The president’s proposal and the Democrats’ rhetoric are full of words like “choice” and “competition,” but they really mean command and control. Their approach creates overlapping layers of new laws and regulations intended to anticipate everything that could go wrong and prevent it. Every problem — the uninsured, rising insurance premiums, ineffective and expensive care — is supposedly addressed. Every solution further centralizes power and decision-making in Washington, and none of it comes cheap.

Worse yet, it won’t succeed. The problem for social planners is that Americans do not always embrace their leaders’ vision of social responsibility, particularly when that vision is at odds with their self-interest. Onerous provisions will be ignored, worked around, or even repealed if public opposition is strong enough.

What will work — in fact, what cannot be avoided — is a reform that levels with the American people about what is possible and what is necessary. The hard truth is that there is no magic bullet that will solve every problem once and for all. Health reform is a process, not a single act of Congress. To set that process into motion, we must first give individuals — not government — more control over health-care decisions.

We need better information about prices, insurance plans, and treatment alternatives. And we need to bear in mind that because health decisions are complicated, most people rely on expert agents — their family doctors, or their employers — to do much of the heavy lifting. These agents need better information and stronger incentives to provide options and advice that are truly in the best interest of the consumer.

Second, we must face the fact that we live in a world of limited resources. For all the talk about “bending the cost curve,” politicians on both sides of the aisle spend first and ask questions later. The three big entitlements — Medicare, Medicaid, and Social Security — are on steep spending paths that will only become steeper as the baby boomers retire. The tax break for employer health-insurance coverage is another open-ended entitlement. These programs need to go on a diet.

We could try to disguise the problem with price controls or, eventually, rationing, but these measures are ultimately self-defeating. They drive up demand for services while discouraging supply — a recipe for economic disaster. Instead, subsidies should be capped, with the amounts calibrated to reflect the health needs and ability to pay of beneficiaries. That means forging a new social compact, one that we can actually fulfill.

Third, we must build an accountable health system. Mandates, taxes, and penalties create accountability that flows in only one direction. Individuals and insurers are accountable to the government for adhering to the new rules, but the government is not directly accountable to those it regulates. As a result, bad decisions made in the political arena often persist for years without being corrected.

The alternative is greater reliance on market transactions rather than government rules. When consumers are not forced to buy products they do not want, an overpriced or inferior product will not sell, which is a clear signal to the supplier to make improvements.

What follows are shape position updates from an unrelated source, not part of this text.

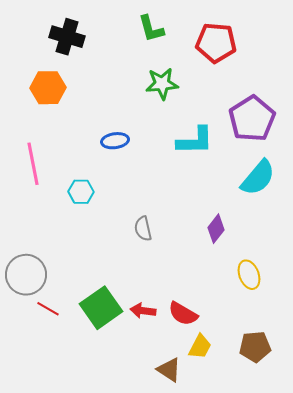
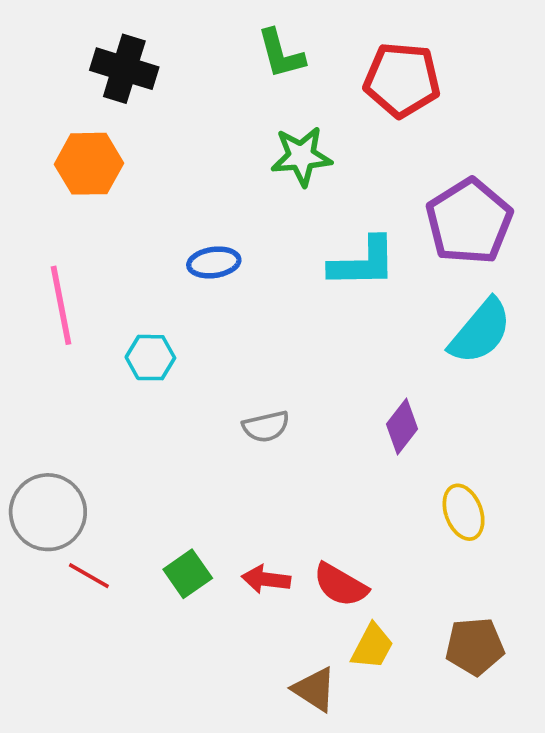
gray semicircle: (143, 229) -> (266, 426), turned -90
green square: (101, 308) -> (188, 574), size x0.6

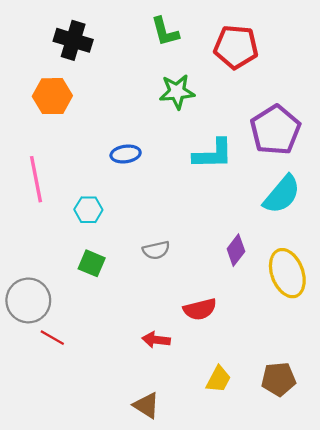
yellow ellipse: (464, 512) -> (287, 273), moved, size x1.5
green square: (188, 574) -> (92, 263), moved, turned -32
red semicircle: (341, 585) -> (200, 309), moved, turned -44
brown triangle: (314, 689) -> (146, 405), moved

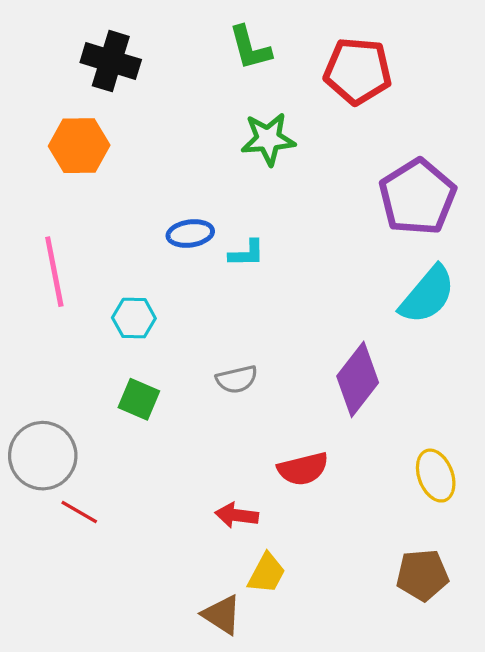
cyan L-shape: (213, 154) -> (247, 253), moved, size x0.6
purple diamond: (236, 250) -> (358, 379), size x1.5
yellow ellipse: (287, 273) -> (436, 476), moved, size x0.7
yellow trapezoid: (218, 379) -> (267, 573), moved

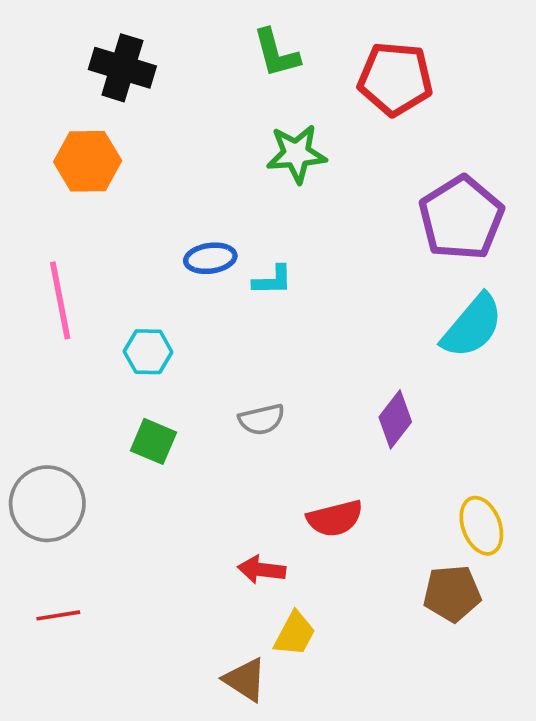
purple diamond: (358, 379) -> (395, 419), size x0.7
red line: (79, 512) -> (58, 615), moved, turned -39
brown pentagon: (422, 575) -> (452, 593), moved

Market-based health reform provides the tools by which the health system can become more effective, more efficient, and more responsive to patient needs. It relies on financial incentives rather than central direction, and it recognizes that a one-size-fits-all approach will not work in a country as diverse as ours.

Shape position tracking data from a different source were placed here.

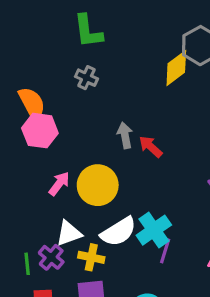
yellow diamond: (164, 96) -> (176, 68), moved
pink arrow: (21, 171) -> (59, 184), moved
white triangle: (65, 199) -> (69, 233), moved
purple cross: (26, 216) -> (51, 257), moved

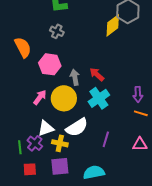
pink hexagon: (40, 131) -> (50, 64), moved
gray arrow: (125, 135) -> (75, 77), moved
cyan cross: (154, 230) -> (99, 98), moved

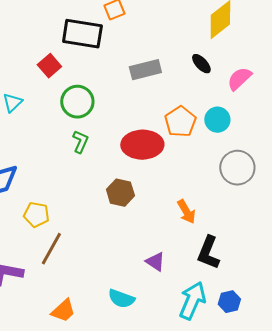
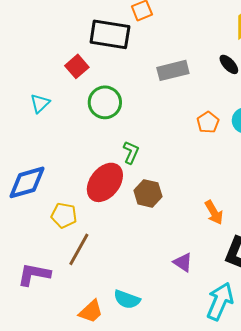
orange pentagon: (180, 122) -> (208, 122), size x0.7
green L-shape: (80, 142) -> (131, 152), moved
red ellipse: (142, 145) -> (105, 182), moved, turned -51
cyan semicircle: (121, 299) -> (127, 299), moved

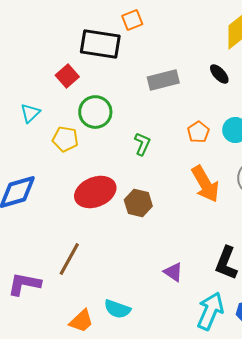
green L-shape: (131, 152) -> (142, 144), moved
red ellipse: (105, 182) -> (95, 192), turned 30
orange arrow: (214, 212) -> (205, 184), moved, size x1.5
yellow pentagon: (64, 215) -> (65, 139), moved

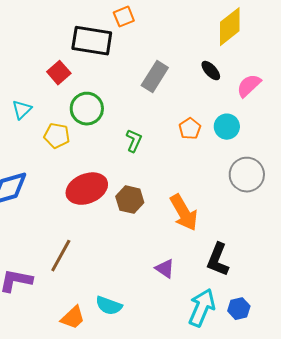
gray rectangle: (163, 80) -> (155, 77), turned -44
orange arrow: (205, 184) -> (184, 213), moved

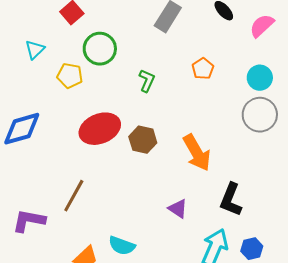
cyan circle: (227, 127) -> (260, 78), moved

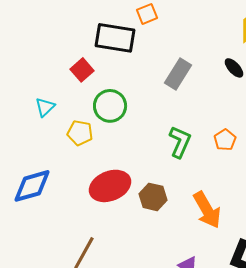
orange pentagon: (203, 69) -> (225, 140), moved
green L-shape: (147, 81) -> (180, 142), moved, size x1.4

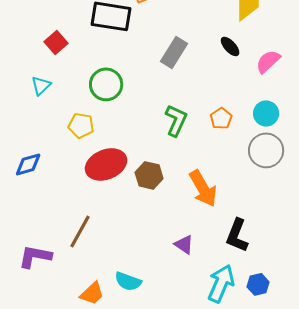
red square: (82, 70) -> (56, 42), moved
yellow pentagon: (80, 133) -> (81, 125), moved
blue diamond: (32, 186) -> (28, 164), size x0.7

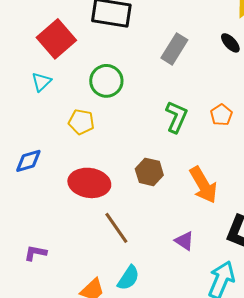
red square: (56, 42) -> (56, 39), size x1.6
red ellipse: (106, 164) -> (89, 183), moved, turned 30
brown line: (80, 231) -> (116, 228), moved, turned -64
purple L-shape: (35, 256) -> (35, 253), size x0.7
cyan semicircle: (128, 281) -> (128, 278), turned -76

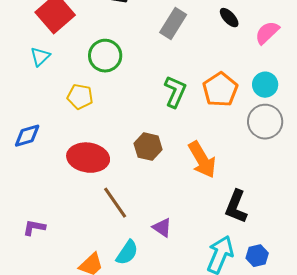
orange pentagon: (221, 115) -> (220, 90), size x1.6
purple triangle: (184, 241) -> (162, 228), moved

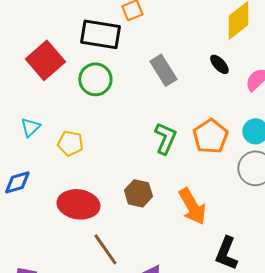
gray rectangle: (173, 24) -> (163, 70), turned -64
green circle: (105, 56) -> (95, 79), moved
cyan triangle: (40, 57) -> (30, 127), moved

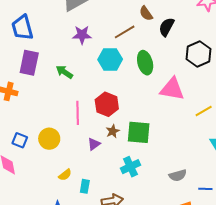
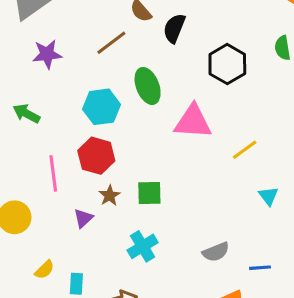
cyan hexagon: (110, 59) -> (101, 107), moved
green square: (139, 132) -> (149, 193), size x0.7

A market approach is no panacea. It does not make promises to immediately solve every problem. Consumers are not guaranteed to be perfectly satisfied with the goods they purchase. But this approach offers a framework for continuing innovation and improvement. The market’s strength lies in its flexibility and ability to adapt to change. This is the only real prescription for sustainable reform of our health-care system.

– Joseph Antos is the Wilson H. Taylor Scholar in Health Care and Retirement Policy, and Thomas P. Miller is a Resident Fellow, at the American Enterprise Institute. Their new report on health-care reform, A Better Prescription, was released today.